Logging has become a best practice companies use to obtain observability into their software systems when they have to investigate issues that inevitably turn up. Traditionally, logs are added as an integral part of the source code that we refer to as “static logs.” The observability that static logging provides comes at a cost. The more observability you want, the more logs you have to generate, store, and manage. This activity can significantly impact the system’s performance and incur high running costs so that companies continuously have to address the tradeoff between observability and performance/costs by tuning their static logging. Nevertheless, companies are not going to stop using static logs any time soon. Among their many uses, they are frequently the first line of defense when resolving production issues and still the best way to maintain historical records of system usage over long periods of time.
The paradox and pitfalls of static logs
When adding static log messages to code, developers have three questions to answer:
- Severity: What should the severity level of the message be?
- Location: Where exactly in the code should the message go?
- Information: Exactly what information should the message provide?
While the answers to each of these questions can dramatically affect the observability/cost tradeoff, the most significant one is what information to capture. If you don’t capture enough information, you don’t get the observability you need to resolve issues when they turn up. On the other hand, capturing too much information can carry unacceptable consequences in terms of cost and performance. This is the paradox of static logs:
If you know what to log, you’ve already solved the bug.
Consequently, an incident resolution process that relies on static logs requires adding logs to gain the observability needed for a root cause analysis. However, adding logs carries the burden of going through lengthy CI/CD cycles, deploying a new build to production, and then reproducing the error. These are processes that can take anywhere from hours to days, and often, several iterations are needed. Even then, there are several pitfalls developers must avoid:
- Data privacy: Logs cannot contain sensitive data that must remain hidden from developers.
- Logging data structures: Logging structures like recursive trees or large lists can significantly impact memory and occupy large volumes of storage.
- Side effects: The act of logging certain fields can change the state or flow of a program.
- Log freshness: As software evolves, log entries can become stale and irrelevant, or worse, misleading.
- Exceptions: Logging when an exception is thrown can be tricky because application state can change between throwing the exception and catching it.
- Conditional logging: Adding logic just to decide if to log a message or not carries the questionable risk of changing your program flow.

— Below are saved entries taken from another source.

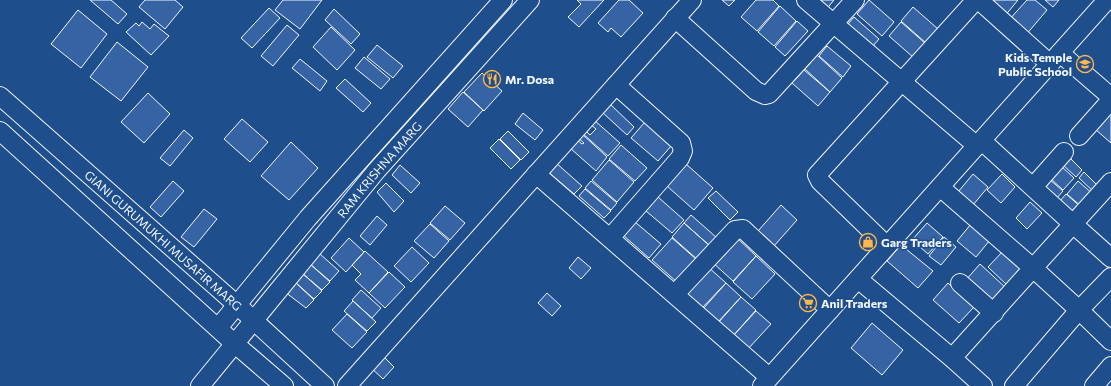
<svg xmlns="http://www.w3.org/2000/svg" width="1111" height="386" viewBox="0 0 1111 386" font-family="Commissioner,sans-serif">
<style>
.building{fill:#3563a3;stroke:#f2f6ff}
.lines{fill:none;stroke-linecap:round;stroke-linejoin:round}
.minor-casing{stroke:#f2f6ff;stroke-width:20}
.minor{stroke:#1f4e8c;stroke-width:18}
.labels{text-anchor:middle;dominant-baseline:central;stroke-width:3;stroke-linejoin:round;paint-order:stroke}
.poi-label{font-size:12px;font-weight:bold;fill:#f2f6ff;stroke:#1f4e8c;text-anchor:start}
.street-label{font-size:12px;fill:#f2f6ff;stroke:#1f4e8c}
</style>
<rect width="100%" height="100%" fill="#1f4e8c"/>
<path class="building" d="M90,0H111L127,14L118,24Z
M145,0H175L183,7L165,29L139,7Z
M283,0H322L300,29L275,10Z
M577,0H604L579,27L568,17L581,4Z
M619,0H629L643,13L621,37L611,28L608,32L598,23Z
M722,0H735L729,6Z
M756,0H773L779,6L757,31L741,17Z
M818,0H834L825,11Z
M869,0L894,22L882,36L857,14Z
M985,0H1018L1004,17Z
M1027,0H1035L1047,10L1025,36L1008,21Z
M1045,0H1059L1053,7Z
M780,6L796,21L774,46L758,32Z
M913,7L938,29L926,43L901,21Z
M269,8L280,18L252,48L241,38Z
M334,9L360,34L351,44L325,20Z
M78,10L107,34L81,68L51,44Z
M854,17L879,39L873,46L848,24Z
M797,21L808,31L785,56L775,47Z
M142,22L150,29L154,24L169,36L151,55L126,32L136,23L139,26Z
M901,22L926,44L914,58L889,36Z
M287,25L299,35L273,66L261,56Z
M331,27L355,50L337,70L313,47Z
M117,42L148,67L121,101L90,77Z
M377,45L403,66L393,78L367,57Z
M827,46L851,66L843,77L819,56Z
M817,55L842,78L830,92L805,69Z
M364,57L390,79L381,89L355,68Z
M300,59L327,81L320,91L292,68Z
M804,70L830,92L818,106L792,83Z
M482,73L502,91L484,111L464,92Z
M345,79L371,103L363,112L336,88Z
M463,92L483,110L468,127L448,109Z
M148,93L170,114L144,143L121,122Z
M610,104L634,127L627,135L602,112Z
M523,113L543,130L535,140L515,124Z
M1111,113V143L1095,129Z
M242,119L268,142L250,162L224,139Z
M594,120L620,143L608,156L582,133L585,130L590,135L596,129L590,124Z
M645,122L672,145L658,161L631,138Z
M184,130L193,138L170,166L160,158Z
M508,131L529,152L521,160L500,139Z
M582,134L607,157L596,171L570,148L577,140L582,144L584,143L578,138Z
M499,139L520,160L511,169L490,148Z
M291,142L318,168L289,200L261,176Z
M621,145L647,168L635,181L609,159Z
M1069,157L1082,170L1076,177L1063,165Z
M609,160L634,182L617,202L592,180Z
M555,162L582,186L574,194L547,171Z
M686,164L713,188L694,210L667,186Z
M400,165L420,183L411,193L392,175Z
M1061,166L1074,178L1063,190L1050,178Z
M1084,172L1100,188L1095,193L1079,178Z
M973,174L988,187L973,205L958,192Z
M1002,174L1015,187L1001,203L987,190Z
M1049,179L1063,191L1056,199L1042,186Z
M173,181L184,191L161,217L150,207Z
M591,181L617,203L611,210L585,188Z
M1078,181L1094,195L1083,208L1067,194Z
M386,183L404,201L394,212L377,192Z
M585,189L611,211L604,218L579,196Z
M716,191L738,212L730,220L708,198Z
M1066,194L1082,208L1075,216L1059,202Z
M658,197L684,220L672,233L646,211Z
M1030,202L1042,213L1027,229L1016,218Z
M781,205L797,220L774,246L758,231Z
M445,206L465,223L450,240L430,223Z
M204,209L217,219L194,247L181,237Z
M691,215L717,238L710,246L684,223Z
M377,216L387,225L370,245L360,236Z
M635,222L661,244L649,258L623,235Z
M684,223L710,246L698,260L672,237Z
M927,223L943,237L928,254L912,240Z
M430,224L449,241L434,258L414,241Z
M971,224L990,240L976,257L957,241Z
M735,236L756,256L733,281L712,262Z
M944,237L956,247L941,265L929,256Z
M349,238L364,252L346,272L331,258Z
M672,238L697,260L678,283L652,260Z
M901,245L933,271L918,288L887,261Z
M412,247L429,263L411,282L394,266Z
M365,251L388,272L369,293L355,280L361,274L352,265Z
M1003,251L1023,271L1008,286L988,267Z
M320,254L339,271L330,281L310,264Z
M756,256L775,274L752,299L733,282Z
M578,257L591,268L581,279L569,268Z
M310,264L330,282L322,290L302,273Z
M980,264L1007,289L992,305L965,281Z
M707,266L726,283L702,308L684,291Z
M389,272L405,287L385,308L369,293Z
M302,273L322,291L314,299L295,282Z
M295,282L314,300L306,308L285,292Z
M726,283L741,297L718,322L703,309Z
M948,283L974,307L959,323L933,300Z
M361,290L381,308L372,318L352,300Z
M547,293L561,306L552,316L538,303Z
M741,297L756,310L733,336L718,323Z
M353,301L376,322L367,331L344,311Z
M756,311L771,324L747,350L733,336Z
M347,314L367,332L352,348L332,330Z
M872,323L903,350L882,375L851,348Z
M380,353L394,367L383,379L368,365Z"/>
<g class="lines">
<g class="minor-casing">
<g id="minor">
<path d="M806,0L977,146"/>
<path d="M675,18L756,91L765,95L769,94L855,0"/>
<path d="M1060,53L1111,97"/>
<path id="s1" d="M0,96L237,305L325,386"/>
<path d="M0,131L235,344L284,386"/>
<path d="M1079,136L1111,100"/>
<path d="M982,141L1073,224L1111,182"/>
<path d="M536,174L769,377"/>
<path d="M940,187L1033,268L952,358"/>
<path d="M1033,187L1064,152"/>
<path d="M610,238L680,158L683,151L681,143L616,85"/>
<path d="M887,246L820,181L817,175L974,2H981L1050,64"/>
<path d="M1111,258L1073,224L1033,268L1079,310L1111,277"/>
<path d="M858,279L952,358L983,386"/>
<path d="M960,283L994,313"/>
<path d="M675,294L735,230L743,229L830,310"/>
<path d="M218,328L308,218L503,0"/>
<path id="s2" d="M200,386L377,170L530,0"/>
<path d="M347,386L692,0"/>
<path d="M762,386L1107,0"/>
<path d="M1014,386L1079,310L1111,341"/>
<path d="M1094,386L1111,366"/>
</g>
</g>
<use href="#minor" class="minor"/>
</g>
<defs>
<g id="school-ring" transform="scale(0.9)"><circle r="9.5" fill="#1f4e8c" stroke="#ffb74d" stroke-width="1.5"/><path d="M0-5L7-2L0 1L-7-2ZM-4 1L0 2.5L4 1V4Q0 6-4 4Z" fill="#ffb74d"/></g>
<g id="restaurant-ring" transform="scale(0.9)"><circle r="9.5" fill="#1f4e8c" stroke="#ffb74d" stroke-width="1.5"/><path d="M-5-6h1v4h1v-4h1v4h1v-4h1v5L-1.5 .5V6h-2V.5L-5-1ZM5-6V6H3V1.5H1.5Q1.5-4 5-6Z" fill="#ffb74d"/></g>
<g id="shop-ring" transform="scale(0.9)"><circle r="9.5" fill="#1f4e8c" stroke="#ffb74d" stroke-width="1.5"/><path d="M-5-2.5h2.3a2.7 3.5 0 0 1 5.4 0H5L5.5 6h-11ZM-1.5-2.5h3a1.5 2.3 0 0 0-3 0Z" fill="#ffb74d"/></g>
<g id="supermarket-ring" transform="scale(0.9)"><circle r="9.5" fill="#1f4e8c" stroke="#ffb74d" stroke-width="1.5"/><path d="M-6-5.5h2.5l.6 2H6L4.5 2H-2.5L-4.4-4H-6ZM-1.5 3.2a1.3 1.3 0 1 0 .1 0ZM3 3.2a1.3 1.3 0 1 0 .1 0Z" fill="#ffb74d"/></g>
</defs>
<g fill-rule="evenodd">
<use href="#school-ring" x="1085" y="64"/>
<use href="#restaurant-ring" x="492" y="79"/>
<use href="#shop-ring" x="868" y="242"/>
<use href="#supermarket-ring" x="808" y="303"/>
</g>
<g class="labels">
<g class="poi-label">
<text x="1072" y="57" text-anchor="end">Kids Temple<tspan x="1072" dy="14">Public School</tspan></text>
<text x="505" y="79">Mr. Dosa</text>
<text x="881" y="242">Garg Traders</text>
<text x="821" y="303">Anil Traders</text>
</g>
<g class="street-label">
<text stroke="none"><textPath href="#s2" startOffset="281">RAM KRISHNA MARG</textPath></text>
<text stroke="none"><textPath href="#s1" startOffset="218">GIANI GURUMUKHI MUSAFIR MARG</textPath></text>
</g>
</g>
</svg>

Dynamic logging is complementary to static logging and takes a different approach. Instead of adding lines of source code that create log messages, it uses byte code manipulation to instrument your live code and add a log message when and where it’s needed at runtime. The log message has access to and can report on any data in scope at its location and is removed once data collection is no longer needed. Ozcode uses an agent installed alongside your application to enable dynamic logging by letting you set tracepoints (aka non-breaking breakpoints) anywhere in your live running code. During a tracepoint session, as the application runs through a tracepoint, it generates the specified log message and provides access to the complete application state at that point. With the whole application state available at each tracepoint, there is no longer any question about what data to log, which effectively solves the paradox of static logs.
Essentially, dynamic logging gives us maximum observability, at code level, on-demand.
Dynamic logging with Ozcode also avoids the pitfalls of static logging:
- PII redaction keeps data private
Ozcode’s live debugger can be configured to redact PII so sensitive information never leaves the production environment and is masked in the dynamic log output.
- Resource usage is capped for complex data structures
The Ozcode agent caps resource usage, so dynamic logging with Ozcode places no noticeable strain on CPU or memory.
- No side-effects
The Ozcode agent avoids properties that can mutate the object, thus ensuring no side effects when capturing an object’s state.
- Dynamic logs are always fresh
Dynamic logs are defined by the developer on-demand in the live running code, so they are always fresh and up to date.
- Capturing exceptions is a core competence for Ozcode
Ozcode’s live debugger captures full time-travel debug information for all exceptions, so there is no concern of losing any information related to exceptions in dynamic logging.
- Conditional logs can be updated at any time
Since dynamic logs do not incur any side effects, they pose no risk for conditional logs and can be updated as needed on the fly.
In addition, dynamic logs incur far less overhead than static logs in terms of the amount of code generated and CPU usage. Moreover, when logging is disabled, static logs can still have a performance impact while dynamic logs have none.
Static logging still plays a critical role in modern computing systems. It is the first line of defense when resolving production errors and is also still the best way to maintain and monitor activity over long periods of time. Still, the paradox of static logging places limitations when trying to resolve errors in live systems, but these can be overcome by dynamic logging. By providing code-level observability on-demand, dynamic logging enables a quick incident response time to dramatically reduce MTTR while delivering better software, faster and at a lower cost.